[Opening Exercise data section]

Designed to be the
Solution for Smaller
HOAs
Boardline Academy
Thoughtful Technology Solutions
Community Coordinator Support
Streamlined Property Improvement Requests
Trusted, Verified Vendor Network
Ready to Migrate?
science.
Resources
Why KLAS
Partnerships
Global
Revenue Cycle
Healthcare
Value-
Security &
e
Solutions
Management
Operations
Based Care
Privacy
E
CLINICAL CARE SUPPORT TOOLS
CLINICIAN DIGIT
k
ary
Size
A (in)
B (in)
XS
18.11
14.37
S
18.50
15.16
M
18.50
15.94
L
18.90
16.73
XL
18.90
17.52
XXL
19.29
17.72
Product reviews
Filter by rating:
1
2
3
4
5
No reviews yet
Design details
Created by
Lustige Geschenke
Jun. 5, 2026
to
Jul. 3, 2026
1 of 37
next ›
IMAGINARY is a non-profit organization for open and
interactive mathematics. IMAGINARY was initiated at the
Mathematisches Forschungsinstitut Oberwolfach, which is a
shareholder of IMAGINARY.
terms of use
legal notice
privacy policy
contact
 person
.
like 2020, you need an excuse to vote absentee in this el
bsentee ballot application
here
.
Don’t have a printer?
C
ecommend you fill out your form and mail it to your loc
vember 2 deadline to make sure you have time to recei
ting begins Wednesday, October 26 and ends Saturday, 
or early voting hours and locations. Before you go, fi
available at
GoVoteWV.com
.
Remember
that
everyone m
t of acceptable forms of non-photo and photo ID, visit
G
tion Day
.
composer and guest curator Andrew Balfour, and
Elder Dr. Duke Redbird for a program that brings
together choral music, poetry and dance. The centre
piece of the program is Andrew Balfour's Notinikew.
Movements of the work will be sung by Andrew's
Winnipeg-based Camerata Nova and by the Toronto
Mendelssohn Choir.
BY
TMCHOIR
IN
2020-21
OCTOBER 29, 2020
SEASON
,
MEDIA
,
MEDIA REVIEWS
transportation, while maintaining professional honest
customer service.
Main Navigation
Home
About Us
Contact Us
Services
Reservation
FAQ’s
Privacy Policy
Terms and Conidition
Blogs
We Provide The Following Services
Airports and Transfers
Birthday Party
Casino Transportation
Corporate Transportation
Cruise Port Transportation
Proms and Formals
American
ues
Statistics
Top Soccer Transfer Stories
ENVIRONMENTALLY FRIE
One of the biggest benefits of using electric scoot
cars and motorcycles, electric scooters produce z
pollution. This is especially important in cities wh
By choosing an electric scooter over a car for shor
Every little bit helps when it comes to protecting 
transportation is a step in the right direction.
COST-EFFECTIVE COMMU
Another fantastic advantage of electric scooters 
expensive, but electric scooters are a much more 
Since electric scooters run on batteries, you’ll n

[Closing Exercise data section]

=== Your objective ===
Can you revise the data above so that every "IMAGINARY" reads "Imaginary" and nothing else changes?

=== Expected answer ===
Designed to be the
Solution for Smaller
HOAs
Boardline Academy
Thoughtful Technology Solutions
Community Coordinator Support
Streamlined Property Improvement Requests
Trusted, Verified Vendor Network
Ready to Migrate?
science.
Resources
Why KLAS
Partnerships
Global
Revenue Cycle
Healthcare
Value-
Security &
e
Solutions
Management
Operations
Based Care
Privacy
E
CLINICAL CARE SUPPORT TOOLS
CLINICIAN DIGIT
k
ary
Size
A (in)
B (in)
XS
18.11
14.37
S
18.50
15.16
M
18.50
15.94
L
18.90
16.73
XL
18.90
17.52
XXL
19.29
17.72
Product reviews
Filter by rating:
1
2
3
4
5
No reviews yet
Design details
Created by
Lustige Geschenke
Jun. 5, 2026
to
Jul. 3, 2026
1 of 37
next ›
Imaginary is a non-profit organization for open and
interactive mathematics. Imaginary was initiated at the
Mathematisches Forschungsinstitut Oberwolfach, which is a
shareholder of Imaginary.
terms of use
legal notice
privacy policy
contact
 person
.
like 2020, you need an excuse to vote absentee in this el
bsentee ballot application
here
.
Don’t have a printer?
C
ecommend you fill out your form and mail it to your loc
vember 2 deadline to make sure you have time to recei
ting begins Wednesday, October 26 and ends Saturday, 
or early voting hours and locations. Before you go, fi
available at
GoVoteWV.com
.
Remember
that
everyone m
t of acceptable forms of non-photo and photo ID, visit
G
tion Day
.
composer and guest curator Andrew Balfour, and
Elder Dr. Duke Redbird for a program that brings
together choral music, poetry and dance. The centre
piece of the program is Andrew Balfour's Notinikew.
Movements of the work will be sung by Andrew's
Winnipeg-based Camerata Nova and by the Toronto
Mendelssohn Choir.
BY
TMCHOIR
IN
2020-21
OCTOBER 29, 2020
SEASON
,
MEDIA
,
MEDIA REVIEWS
transportation, while maintaining professional honest
customer service.
Main Navigation
Home
About Us
Contact Us
Services
Reservation
FAQ’s
Privacy Policy
Terms and Conidition
Blogs
We Provide The Following Services
Airports and Transfers
Birthday Party
Casino Transportation
Corporate Transportation
Cruise Port Transportation
Proms and Formals
American
ues
Statistics
Top Soccer Transfer Stories
ENVIRONMENTALLY FRIE
One of the biggest benefits of using electric scoot
cars and motorcycles, electric scooters produce z
pollution. This is especially important in cities wh
By choosing an electric scooter over a car for shor
Every little bit helps when it comes to protecting 
transportation is a step in the right direction.
COST-EFFECTIVE COMMU
Another fantastic advantage of electric scooters 
expensive, but electric scooters are a much more 
Since electric scooters run on batteries, you’ll n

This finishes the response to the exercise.